2017 – PAYSAGE – GRAVURE SUR PLEXIGLAS et TECHNIQUE MIXTE

Printemps 2017, encres et gravures sur plexiglas. Exposition à la galerie du Théâtre du Pommier de Neuchâtel en avril.
Griffe d’encre noire sur le plexi, associée à l’encre du pinceau, gestes de décision, de flèches lancées qui parcourent de nouvelles visibilités et libèrent de nouvelles contrées.
« Les types imaginaires les plus divers, qu’ils appartiennent à l’air, à l’eau, au feu, à la terre dès qu’ils passent de la rêverie au poème, viennent participer à l’imagination aérienne par une sorte de nécessité instrumentale. L’homme est un tuyau sonore, l’homme est un roseau parlant.»
Gaston Bachelard (La poétique de l’espace-1958)

2017 – LE PINCEAU, L’ENCRE, LE PAPIER – LE LAVIS
Chine, quatre mois de cours de peinture de paysage avec la professeure DAI Guangying à l’Académie des Arts de Hangzhou.
Perfectionnement des connaissance des outils : pinceau, encre et papier. Travail sur des papiers de santal bleu, des papiers mûrier et de l’encre noire aux grandes capacités révélatrices. Apprentissage du marouflage (collage/montage)  réalisé selon la technique traditionnelle.
Le noir me parle inconditionnellement. C’est un noir chaud, qui produit des tonalités brunes, un noir généreux, plein de contrastes, de potentiels chromatiques et d’expressions infinies. Il y a le noir profond, mis en évidence par la lumière qui est l’absence de noir. Il y a aussi ses multiples nuances qui, selon sa dilution, donnent une impression tamisée de lumière, une atmosphère de pénombre chargée de mystère, d’infini.
…Sans relâche, questionner la démarche. Pas à pas signifier:
Ne pas reproduire un paysage précis, chercher sans relâche à traduire les sentiments qu’inspirent le paysage, tenter de redonner l’esprit qui anime cette nature : les hurlements du vent, la force de la roche, le silence du marécage, le cri de l’oiseau, la paix de l’hiver sur le lac enneigé.
Sensations et intuitions traduites à l’aide de signes intimement retranscrits…

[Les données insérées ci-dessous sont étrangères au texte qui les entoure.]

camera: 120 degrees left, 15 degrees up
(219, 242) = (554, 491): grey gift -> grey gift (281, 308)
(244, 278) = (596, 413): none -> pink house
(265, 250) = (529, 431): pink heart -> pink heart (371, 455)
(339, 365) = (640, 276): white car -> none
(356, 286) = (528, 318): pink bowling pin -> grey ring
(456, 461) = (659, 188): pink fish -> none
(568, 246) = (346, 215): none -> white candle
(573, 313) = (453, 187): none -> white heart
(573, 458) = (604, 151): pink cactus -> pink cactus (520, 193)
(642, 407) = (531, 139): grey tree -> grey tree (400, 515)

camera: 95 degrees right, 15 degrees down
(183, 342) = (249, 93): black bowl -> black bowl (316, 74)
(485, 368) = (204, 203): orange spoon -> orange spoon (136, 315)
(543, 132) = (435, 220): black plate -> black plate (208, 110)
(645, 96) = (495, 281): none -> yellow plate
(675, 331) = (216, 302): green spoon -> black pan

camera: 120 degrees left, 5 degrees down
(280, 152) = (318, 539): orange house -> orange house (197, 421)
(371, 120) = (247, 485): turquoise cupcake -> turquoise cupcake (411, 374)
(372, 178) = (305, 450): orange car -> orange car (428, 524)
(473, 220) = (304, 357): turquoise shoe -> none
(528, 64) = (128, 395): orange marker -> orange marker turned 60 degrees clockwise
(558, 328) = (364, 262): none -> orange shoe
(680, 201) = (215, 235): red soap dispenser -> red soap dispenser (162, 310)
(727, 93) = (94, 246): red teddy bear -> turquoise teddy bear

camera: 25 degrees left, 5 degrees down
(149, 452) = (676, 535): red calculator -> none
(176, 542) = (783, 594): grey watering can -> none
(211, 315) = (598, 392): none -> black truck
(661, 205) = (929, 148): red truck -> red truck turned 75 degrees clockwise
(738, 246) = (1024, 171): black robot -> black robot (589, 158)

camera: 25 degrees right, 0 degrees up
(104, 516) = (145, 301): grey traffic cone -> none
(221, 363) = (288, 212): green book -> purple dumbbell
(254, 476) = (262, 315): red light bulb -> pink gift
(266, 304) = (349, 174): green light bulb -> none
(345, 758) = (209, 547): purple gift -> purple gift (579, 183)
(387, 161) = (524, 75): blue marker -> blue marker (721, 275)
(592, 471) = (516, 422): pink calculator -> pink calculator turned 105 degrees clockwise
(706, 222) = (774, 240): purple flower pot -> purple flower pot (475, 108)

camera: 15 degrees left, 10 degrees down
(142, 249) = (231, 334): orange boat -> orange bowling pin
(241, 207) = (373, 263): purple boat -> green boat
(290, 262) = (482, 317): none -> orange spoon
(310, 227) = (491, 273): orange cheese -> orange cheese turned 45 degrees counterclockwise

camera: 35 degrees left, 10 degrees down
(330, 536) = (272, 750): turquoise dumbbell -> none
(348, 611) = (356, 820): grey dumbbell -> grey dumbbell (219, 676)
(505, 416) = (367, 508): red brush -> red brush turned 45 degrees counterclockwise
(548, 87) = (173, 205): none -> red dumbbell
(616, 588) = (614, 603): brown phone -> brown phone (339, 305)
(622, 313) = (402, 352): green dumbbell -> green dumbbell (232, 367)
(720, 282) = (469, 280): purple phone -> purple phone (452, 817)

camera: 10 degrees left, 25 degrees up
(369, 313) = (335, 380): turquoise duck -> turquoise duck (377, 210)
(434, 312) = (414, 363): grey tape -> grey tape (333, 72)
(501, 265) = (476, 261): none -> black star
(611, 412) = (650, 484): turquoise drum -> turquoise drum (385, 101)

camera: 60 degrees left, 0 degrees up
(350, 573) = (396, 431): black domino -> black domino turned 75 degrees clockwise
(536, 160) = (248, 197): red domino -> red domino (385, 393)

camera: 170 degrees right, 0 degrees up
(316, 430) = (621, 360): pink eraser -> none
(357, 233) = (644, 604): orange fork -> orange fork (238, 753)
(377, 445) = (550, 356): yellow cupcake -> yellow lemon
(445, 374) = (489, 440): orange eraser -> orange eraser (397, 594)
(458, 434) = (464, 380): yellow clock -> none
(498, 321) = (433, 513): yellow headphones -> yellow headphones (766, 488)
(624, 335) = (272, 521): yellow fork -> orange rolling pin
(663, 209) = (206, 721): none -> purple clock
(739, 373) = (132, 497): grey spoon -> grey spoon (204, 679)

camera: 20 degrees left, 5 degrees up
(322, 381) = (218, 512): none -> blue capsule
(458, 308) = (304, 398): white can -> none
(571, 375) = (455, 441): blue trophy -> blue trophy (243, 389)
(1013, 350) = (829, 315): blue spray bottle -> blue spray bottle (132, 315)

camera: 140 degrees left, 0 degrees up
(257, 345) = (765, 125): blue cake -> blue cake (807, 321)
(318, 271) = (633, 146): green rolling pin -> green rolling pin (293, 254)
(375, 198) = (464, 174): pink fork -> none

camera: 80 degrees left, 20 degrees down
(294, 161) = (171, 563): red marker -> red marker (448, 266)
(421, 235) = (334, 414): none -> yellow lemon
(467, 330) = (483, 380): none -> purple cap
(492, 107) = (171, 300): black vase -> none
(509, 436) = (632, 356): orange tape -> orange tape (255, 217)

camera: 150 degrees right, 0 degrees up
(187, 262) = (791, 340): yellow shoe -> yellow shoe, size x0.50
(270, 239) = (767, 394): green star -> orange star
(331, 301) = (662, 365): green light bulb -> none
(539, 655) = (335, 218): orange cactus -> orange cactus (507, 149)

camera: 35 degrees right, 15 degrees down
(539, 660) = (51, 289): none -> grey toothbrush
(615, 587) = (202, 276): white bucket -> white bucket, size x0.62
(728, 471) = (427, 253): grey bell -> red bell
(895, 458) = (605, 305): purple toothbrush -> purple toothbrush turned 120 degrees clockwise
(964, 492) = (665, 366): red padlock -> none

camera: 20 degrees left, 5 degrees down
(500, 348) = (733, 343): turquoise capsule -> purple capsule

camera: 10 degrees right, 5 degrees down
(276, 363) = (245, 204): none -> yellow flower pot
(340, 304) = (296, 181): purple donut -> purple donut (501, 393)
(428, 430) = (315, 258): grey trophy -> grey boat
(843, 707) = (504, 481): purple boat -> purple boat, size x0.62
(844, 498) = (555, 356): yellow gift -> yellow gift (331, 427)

2018 – PERCEPTIONS ET LUMIERES

S’appliquer à faire le lien entre d’anciennes habitudes techniques et tant de nouvelles découvertes exercées en Chine, étape difficile à franchir. Il s’agit d’intérioriser puis de faire émerger le nouveau tout en gardant l’identité propre de son travail.
Exploration des ténèbres, descente dans la caverne sombre des méandres intérieurs où chaque voyage est un départ à la géographie inconnue afin d’apprivoiser l’obscurité, la traduire en mille et une nuances de lumière.
Là infuse le processus créatif.
Exposition à Kochi, Kerala, Inde. Urgence!
Se dépasser…
Préparer l’exposition de Paris, après un an et demi d’exploration commencée à Hangzhou, cette nouvelle étape permet d’affirmer plus encore le style.

2019-2022 – POURSUIVRE  LA RECHERCHE

Suivra, tout au long de 2019 la conception et l’impression du catalogue « paysage itinérant ».

Après toutes ces années de vagabondage le long des terres, des roches, des ciels et des eaux, le rythme du temps se ralentit, comme apaisé.
Nouvelle immersion en atelier, poursuivre la recherche, traverser le réel, faire un pas de côté, savourer l’étrangeté, tenter d’en traduire le mystère.

« Une heure n’est pas qu’une heure, c’est un vase rempli de parfums, de sons, de projets et de climats. »
Marcel Proust (A la recherche du temps perdu – Le temps retrouvé).